Durante la intervención, los agentes insistieron menos en las cifras y más en el contexto. La edad del conductor, el escaso tiempo al volante y la imposibilidad de reaccionar ante cualquier imprevisto a esa velocidad marcaron el tono de la conversación. No se trataba solo de infringir una norma, sino de asumir un riesgo que afecta tanto al propio conductor como a cualquier otro usuario de la vía.
Multa, retirada del carnet y una advertencia poco habitual
El expediente incluyó una sanción económica de 1.854 dólares australianos por exceso de velocidad, acompañada de la suspensión del permiso durante seis meses y la perdida de ocho puntos.
A ello se sumaron dos infracciones adicionales, una de 322 dólares por circular con un vehículo considerado defectuoso y 267 dólares por no llevar visibles las placas P, obligatorias para los conductores con el permiso provisional en esa región.

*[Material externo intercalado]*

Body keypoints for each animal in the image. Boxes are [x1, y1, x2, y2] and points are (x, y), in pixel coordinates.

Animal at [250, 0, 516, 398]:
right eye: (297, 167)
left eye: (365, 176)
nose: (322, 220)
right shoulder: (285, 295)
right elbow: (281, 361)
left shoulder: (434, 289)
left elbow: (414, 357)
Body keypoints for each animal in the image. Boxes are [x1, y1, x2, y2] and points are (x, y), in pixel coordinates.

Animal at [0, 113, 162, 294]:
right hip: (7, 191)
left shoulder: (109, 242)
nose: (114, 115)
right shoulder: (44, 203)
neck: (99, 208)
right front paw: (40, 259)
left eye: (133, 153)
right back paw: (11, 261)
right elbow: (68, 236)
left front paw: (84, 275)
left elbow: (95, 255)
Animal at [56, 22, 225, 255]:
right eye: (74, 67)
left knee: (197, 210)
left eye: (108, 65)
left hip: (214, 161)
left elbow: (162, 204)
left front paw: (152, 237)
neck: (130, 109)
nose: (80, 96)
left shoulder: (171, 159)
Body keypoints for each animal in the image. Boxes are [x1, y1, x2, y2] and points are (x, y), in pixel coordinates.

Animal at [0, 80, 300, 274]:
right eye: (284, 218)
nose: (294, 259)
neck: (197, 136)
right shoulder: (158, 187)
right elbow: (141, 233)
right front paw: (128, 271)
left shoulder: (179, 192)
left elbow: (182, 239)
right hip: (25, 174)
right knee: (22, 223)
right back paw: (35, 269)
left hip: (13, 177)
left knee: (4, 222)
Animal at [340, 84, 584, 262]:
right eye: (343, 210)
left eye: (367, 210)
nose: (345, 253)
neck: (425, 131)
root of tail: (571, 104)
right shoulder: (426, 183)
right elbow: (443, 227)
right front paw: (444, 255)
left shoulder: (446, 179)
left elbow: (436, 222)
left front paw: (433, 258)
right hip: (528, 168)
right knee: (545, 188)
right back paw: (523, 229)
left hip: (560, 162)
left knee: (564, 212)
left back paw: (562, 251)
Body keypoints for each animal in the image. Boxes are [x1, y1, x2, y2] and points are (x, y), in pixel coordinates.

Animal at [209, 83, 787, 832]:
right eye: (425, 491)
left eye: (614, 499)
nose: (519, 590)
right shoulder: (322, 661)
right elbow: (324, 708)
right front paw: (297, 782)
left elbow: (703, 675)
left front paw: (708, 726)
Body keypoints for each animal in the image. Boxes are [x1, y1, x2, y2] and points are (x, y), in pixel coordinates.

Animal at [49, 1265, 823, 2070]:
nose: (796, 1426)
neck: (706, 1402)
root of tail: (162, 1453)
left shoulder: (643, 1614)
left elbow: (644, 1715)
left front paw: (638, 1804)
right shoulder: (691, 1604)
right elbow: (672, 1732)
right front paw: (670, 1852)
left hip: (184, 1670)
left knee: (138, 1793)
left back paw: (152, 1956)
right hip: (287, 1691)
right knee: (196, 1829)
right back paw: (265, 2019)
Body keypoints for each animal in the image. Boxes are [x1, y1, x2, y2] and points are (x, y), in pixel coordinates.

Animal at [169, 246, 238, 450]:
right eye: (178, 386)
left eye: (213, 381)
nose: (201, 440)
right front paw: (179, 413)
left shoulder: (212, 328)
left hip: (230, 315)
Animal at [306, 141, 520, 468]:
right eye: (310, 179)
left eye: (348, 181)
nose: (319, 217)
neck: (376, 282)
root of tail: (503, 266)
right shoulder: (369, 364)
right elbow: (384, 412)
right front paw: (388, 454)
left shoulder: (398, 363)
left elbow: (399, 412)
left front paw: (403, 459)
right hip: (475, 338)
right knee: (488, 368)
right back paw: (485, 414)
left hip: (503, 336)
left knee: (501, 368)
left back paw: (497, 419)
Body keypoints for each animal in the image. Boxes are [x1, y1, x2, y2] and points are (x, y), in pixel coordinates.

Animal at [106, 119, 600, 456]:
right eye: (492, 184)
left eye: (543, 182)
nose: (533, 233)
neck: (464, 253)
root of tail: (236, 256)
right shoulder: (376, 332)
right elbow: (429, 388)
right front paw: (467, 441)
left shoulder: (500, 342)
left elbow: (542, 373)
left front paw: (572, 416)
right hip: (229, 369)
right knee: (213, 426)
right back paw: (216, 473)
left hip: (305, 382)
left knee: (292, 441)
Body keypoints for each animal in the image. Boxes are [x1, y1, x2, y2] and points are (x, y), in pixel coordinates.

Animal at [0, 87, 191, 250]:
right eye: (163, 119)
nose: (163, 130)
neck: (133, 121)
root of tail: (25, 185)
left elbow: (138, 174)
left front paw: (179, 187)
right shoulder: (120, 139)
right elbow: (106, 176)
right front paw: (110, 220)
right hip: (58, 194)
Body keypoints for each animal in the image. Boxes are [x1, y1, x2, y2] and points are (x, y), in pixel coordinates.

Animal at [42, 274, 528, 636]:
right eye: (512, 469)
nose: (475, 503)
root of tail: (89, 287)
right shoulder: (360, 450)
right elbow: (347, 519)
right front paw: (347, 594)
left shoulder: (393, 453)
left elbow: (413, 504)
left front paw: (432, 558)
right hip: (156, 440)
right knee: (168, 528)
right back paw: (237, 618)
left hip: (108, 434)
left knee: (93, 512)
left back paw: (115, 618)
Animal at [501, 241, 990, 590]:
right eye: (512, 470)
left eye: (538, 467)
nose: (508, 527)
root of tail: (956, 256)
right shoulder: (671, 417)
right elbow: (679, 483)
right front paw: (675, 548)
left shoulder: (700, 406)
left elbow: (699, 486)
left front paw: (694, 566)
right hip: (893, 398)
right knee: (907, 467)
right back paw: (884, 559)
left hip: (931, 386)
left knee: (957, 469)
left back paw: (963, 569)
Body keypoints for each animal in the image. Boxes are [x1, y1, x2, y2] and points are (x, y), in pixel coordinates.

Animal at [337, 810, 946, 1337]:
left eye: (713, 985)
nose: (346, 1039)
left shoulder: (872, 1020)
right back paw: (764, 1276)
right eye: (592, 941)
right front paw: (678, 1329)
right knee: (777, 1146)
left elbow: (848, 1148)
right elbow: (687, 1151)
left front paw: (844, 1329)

Sin embargo, lo que convirtió el episodio en algo más que un expediente fue la decisión de los agentes de ir un paso más allá. El joven fue informado de que su madre conocería directamente lo sucedido, bien mediante una llamada o una visita, con el objetivo de trasladar la gravedad del comportamiento fuera del entorno policial.
Cuando la lección no termina en la carretera
La escena posterior no cuesta imaginarla. Llegar a casa de madrugada, dejar las llaves y enfrentarse a una conversación incómoda que empieza con una pregunta sencilla y termina con muchas más. Para muchos conductores jóvenes, ese momento pesa más que cualquier sanción económica.
El caso ha llamado la atención precisamente por ese enfoque. Porque, a veces, el verdadero freno no es el radar ni la multa, sino la certeza de que alguien cercano va a escuchar lo ocurrido con calma, revisar los hechos y poner sobre la mesa una decepción difícil de esquivar.